======== ROWS ========

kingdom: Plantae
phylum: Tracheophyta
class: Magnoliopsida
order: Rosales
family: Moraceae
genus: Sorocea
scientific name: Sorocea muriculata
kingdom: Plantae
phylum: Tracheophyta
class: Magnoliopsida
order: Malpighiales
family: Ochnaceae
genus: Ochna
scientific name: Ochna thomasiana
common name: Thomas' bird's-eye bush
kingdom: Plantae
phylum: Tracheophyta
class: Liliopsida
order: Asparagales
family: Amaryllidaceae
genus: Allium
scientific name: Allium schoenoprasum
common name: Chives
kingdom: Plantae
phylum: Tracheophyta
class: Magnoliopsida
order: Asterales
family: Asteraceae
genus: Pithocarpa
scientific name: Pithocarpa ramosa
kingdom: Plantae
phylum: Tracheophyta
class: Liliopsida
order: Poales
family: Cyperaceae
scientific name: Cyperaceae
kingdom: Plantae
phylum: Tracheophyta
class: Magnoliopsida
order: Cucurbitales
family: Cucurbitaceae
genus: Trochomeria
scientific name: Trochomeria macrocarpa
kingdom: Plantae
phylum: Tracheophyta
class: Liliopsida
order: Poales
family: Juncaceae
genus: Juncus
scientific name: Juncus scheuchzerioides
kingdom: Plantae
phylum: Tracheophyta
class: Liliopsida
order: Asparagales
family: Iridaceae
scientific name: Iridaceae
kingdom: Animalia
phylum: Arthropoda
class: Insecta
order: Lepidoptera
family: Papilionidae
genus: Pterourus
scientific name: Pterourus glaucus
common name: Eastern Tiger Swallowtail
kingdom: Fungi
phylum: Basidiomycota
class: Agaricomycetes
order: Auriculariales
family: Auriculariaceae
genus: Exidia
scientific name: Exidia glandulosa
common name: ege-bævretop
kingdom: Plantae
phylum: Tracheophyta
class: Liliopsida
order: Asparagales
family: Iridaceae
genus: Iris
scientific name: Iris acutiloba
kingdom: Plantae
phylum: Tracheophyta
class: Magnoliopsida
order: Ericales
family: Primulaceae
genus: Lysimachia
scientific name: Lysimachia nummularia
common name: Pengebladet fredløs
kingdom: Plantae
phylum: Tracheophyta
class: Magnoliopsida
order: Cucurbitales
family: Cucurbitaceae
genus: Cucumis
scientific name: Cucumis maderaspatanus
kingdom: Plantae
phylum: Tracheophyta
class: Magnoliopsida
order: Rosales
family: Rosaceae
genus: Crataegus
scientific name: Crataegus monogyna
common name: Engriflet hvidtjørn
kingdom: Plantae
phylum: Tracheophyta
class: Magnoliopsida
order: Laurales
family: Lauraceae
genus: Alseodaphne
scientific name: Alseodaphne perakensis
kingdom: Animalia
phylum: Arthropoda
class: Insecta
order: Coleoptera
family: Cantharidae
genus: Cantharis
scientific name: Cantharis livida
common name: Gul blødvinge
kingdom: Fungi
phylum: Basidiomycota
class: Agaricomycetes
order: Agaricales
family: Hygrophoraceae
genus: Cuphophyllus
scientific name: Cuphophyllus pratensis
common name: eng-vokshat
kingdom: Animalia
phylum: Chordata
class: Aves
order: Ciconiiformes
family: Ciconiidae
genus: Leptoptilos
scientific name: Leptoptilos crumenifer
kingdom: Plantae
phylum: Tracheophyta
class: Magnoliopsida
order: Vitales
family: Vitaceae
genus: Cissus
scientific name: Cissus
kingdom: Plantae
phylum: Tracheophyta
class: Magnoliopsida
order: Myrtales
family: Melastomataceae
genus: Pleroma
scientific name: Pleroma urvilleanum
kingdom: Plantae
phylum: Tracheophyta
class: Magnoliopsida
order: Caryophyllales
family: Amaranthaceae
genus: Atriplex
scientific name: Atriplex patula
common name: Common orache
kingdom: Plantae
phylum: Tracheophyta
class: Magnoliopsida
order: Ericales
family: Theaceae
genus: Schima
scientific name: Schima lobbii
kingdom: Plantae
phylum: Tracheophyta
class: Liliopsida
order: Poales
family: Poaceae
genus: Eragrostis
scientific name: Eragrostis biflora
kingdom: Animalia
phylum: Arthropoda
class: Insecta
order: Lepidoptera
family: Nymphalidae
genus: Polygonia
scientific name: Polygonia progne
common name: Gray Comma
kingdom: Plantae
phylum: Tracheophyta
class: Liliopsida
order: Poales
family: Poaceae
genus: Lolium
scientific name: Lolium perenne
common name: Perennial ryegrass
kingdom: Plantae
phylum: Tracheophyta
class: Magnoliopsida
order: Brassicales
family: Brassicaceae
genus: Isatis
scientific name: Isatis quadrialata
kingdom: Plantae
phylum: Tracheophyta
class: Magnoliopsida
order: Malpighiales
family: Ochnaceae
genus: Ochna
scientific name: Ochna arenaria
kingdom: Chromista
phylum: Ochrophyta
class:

========

(STATED TASK) Please quote, word for word, the lines of the items starting at the line containing "common name: Chives" and ending at the line containing "genus: Lysimachia".

(EXERCISE ANSWER)
common name: Chives
kingdom: Plantae
phylum: Tracheophyta
class: Magnoliopsida
order: Asterales
family: Asteraceae
genus: Pithocarpa
scientific name: Pithocarpa ramosa
kingdom: Plantae
phylum: Tracheophyta
class: Liliopsida
order: Poales
family: Cyperaceae
scientific name: Cyperaceae
kingdom: Plantae
phylum: Tracheophyta
class: Magnoliopsida
order: Cucurbitales
family: Cucurbitaceae
genus: Trochomeria
scientific name: Trochomeria macrocarpa
kingdom: Plantae
phylum: Tracheophyta
class: Liliopsida
order: Poales
family: Juncaceae
genus: Juncus
scientific name: Juncus scheuchzerioides
kingdom: Plantae
phylum: Tracheophyta
class: Liliopsida
order: Asparagales
family: Iridaceae
scientific name: Iridaceae
kingdom: Animalia
phylum: Arthropoda
class: Insecta
order: Lepidoptera
family: Papilionidae
genus: Pterourus
scientific name: Pterourus glaucus
common name: Eastern Tiger Swallowtail
kingdom: Fungi
phylum: Basidiomycota
class: Agaricomycetes
order: Auriculariales
family: Auriculariaceae
genus: Exidia
scientific name: Exidia glandulosa
common name: ege-bævretop
kingdom: Plantae
phylum: Tracheophyta
class: Liliopsida
order: Asparagales
family: Iridaceae
genus: Iris
scientific name: Iris acutiloba
kingdom: Plantae
phylum: Tracheophyta
class: Magnoliopsida
order: Ericales
family: Primulaceae
genus: Lysimachia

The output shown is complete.